+++ SOURCE DATA +++

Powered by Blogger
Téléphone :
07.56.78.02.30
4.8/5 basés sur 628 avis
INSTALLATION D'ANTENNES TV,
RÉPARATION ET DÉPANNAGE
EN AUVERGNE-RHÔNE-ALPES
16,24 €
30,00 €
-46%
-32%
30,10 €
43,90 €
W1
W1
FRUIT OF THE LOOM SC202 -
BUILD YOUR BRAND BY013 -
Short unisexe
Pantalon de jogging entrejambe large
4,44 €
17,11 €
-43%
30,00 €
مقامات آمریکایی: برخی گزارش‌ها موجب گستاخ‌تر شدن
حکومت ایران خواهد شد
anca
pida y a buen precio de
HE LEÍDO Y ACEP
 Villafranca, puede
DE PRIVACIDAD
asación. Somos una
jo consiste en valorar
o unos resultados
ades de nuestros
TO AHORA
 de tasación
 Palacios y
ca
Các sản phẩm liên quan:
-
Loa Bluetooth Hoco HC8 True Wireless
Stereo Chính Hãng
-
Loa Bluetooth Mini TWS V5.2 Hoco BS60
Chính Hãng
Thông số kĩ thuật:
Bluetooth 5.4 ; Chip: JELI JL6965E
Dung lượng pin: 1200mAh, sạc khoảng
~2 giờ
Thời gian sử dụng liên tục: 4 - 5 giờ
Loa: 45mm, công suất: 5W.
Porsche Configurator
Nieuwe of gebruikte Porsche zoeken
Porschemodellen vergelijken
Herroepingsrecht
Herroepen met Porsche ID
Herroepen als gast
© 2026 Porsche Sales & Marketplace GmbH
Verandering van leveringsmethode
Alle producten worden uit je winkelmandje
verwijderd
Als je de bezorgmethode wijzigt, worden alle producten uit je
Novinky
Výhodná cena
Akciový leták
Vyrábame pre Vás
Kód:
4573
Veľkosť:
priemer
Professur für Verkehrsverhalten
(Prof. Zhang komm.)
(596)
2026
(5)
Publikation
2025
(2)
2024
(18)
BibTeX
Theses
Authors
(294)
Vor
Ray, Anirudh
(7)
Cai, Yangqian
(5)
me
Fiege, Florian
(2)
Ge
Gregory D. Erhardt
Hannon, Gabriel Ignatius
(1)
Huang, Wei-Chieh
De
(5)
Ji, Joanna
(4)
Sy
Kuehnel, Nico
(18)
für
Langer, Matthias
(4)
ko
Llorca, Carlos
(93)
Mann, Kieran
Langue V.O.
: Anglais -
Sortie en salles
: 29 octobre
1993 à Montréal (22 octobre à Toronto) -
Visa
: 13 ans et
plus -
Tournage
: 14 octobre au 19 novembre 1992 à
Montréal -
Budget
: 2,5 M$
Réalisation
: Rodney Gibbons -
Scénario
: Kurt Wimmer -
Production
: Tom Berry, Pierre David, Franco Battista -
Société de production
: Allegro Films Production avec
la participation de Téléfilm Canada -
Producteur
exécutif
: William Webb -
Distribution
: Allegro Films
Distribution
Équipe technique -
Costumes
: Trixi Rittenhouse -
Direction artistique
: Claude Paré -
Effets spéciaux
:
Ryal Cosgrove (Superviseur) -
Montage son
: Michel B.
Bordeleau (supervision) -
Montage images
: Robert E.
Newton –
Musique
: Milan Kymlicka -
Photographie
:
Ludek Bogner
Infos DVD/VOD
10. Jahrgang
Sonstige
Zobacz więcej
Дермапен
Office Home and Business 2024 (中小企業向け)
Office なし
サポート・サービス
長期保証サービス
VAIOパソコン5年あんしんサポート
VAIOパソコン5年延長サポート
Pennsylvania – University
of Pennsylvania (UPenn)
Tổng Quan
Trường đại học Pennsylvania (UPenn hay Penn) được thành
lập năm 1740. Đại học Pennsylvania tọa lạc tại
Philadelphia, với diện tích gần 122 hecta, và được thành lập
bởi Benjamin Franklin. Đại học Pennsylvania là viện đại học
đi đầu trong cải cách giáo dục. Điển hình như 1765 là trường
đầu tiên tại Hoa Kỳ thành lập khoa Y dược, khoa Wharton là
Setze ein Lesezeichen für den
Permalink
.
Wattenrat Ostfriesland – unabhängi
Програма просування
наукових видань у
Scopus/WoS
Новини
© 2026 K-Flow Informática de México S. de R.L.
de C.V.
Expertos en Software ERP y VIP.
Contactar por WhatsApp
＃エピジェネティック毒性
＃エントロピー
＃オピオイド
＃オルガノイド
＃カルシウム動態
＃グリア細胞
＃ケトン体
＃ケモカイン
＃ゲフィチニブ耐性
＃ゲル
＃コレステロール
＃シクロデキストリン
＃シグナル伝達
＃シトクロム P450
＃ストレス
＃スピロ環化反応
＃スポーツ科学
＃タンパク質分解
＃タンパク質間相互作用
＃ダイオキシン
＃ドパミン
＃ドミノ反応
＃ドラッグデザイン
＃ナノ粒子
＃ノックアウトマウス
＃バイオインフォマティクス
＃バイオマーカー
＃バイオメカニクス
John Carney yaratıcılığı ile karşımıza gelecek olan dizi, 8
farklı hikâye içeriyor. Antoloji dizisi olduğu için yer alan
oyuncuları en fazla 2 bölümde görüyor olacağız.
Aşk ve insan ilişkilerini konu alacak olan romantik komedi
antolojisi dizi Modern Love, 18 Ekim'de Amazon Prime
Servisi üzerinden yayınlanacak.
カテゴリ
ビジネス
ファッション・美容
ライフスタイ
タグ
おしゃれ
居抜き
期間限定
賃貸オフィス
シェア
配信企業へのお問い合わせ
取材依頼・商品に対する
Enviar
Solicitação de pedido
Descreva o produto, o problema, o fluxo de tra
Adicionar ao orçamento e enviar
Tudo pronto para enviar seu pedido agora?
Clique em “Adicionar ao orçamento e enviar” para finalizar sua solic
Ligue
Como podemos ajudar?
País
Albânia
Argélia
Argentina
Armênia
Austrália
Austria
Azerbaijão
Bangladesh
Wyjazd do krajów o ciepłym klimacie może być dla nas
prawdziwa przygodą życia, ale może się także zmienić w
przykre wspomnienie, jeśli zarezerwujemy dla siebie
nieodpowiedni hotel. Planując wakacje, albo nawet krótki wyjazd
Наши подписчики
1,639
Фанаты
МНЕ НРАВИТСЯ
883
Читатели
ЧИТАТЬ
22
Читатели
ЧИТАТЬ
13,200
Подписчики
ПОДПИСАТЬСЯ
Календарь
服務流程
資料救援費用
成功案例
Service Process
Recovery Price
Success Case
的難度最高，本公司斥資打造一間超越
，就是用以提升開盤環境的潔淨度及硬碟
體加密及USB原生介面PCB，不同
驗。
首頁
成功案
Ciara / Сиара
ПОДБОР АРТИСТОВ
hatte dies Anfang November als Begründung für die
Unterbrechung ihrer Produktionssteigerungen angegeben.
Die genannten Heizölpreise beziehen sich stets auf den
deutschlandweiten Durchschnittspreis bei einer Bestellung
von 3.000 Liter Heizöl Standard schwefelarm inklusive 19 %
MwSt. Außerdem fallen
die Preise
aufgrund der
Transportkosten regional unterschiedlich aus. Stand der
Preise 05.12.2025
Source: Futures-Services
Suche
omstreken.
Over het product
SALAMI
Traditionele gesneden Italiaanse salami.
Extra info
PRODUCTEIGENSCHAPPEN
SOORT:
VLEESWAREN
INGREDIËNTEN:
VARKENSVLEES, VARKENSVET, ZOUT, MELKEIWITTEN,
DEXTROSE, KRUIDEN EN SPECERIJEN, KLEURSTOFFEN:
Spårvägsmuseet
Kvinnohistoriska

+++

Recast the entries above, from the first line through the line that contains "Thời gian sử dụng liên tục: 4 - 5 giờ", as a Markdown table. Use the columns Row and Text, give each line its own numbered row, and skip blank lines.

• _RESPONSE TO THIS EXERCISE_
| Row | Text |
|---|---|
| 1 | Powered by Blogger |
| 2 | Téléphone : |
| 3 | 07.56.78.02.30 |
| 4 | 4.8/5 basés sur 628 avis |
| 5 | INSTALLATION D'ANTENNES TV, |
| 6 | RÉPARATION ET DÉPANNAGE |
| 7 | EN AUVERGNE-RHÔNE-ALPES |
| 8 | 16,24 € |
| 9 | 30,00 € |
| 10 | -46% |
| 11 | -32% |
| 12 | 30,10 € |
| 13 | 43,90 € |
| 14 | W1 |
| 15 | W1 |
| 16 | FRUIT OF THE LOOM SC202 - |
| 17 | BUILD YOUR BRAND BY013 - |
| 18 | Short unisexe |
| 19 | Pantalon de jogging entrejambe large |
| 20 | 4,44 € |
| 21 | 17,11 € |
| 22 | -43% |
| 23 | 30,00 € |
| 24 | مقامات آمریکایی: برخی گزارش‌ها موجب گستاخ‌تر شدن |
| 25 | حکومت ایران خواهد شد |
| 26 | anca |
| 27 | pida y a buen precio de |
| 28 | HE LEÍDO Y ACEP |
| 29 |  Villafranca, puede |
| 30 | DE PRIVACIDAD |
| 31 | asación. Somos una |
| 32 | jo consiste en valorar |
| 33 | o unos resultados |
| 34 | ades de nuestros |
| 35 | TO AHORA |
| 36 |  de tasación |
| 37 |  Palacios y |
| 38 | ca |
| 39 | Các sản phẩm liên quan: |
| 40 | - |
| 41 | Loa Bluetooth Hoco HC8 True Wireless |
| 42 | Stereo Chính Hãng |
| 43 | - |
| 44 | Loa Bluetooth Mini TWS V5.2 Hoco BS60 |
| 45 | Chính Hãng |
| 46 | Thông số kĩ thuật: |
| 47 | Bluetooth 5.4 ; Chip: JELI JL6965E |
| 48 | Dung lượng pin: 1200mAh, sạc khoảng |
| 49 | ~2 giờ |
| 50 | Thời gian sử dụng liên tục: 4 - 5 giờ |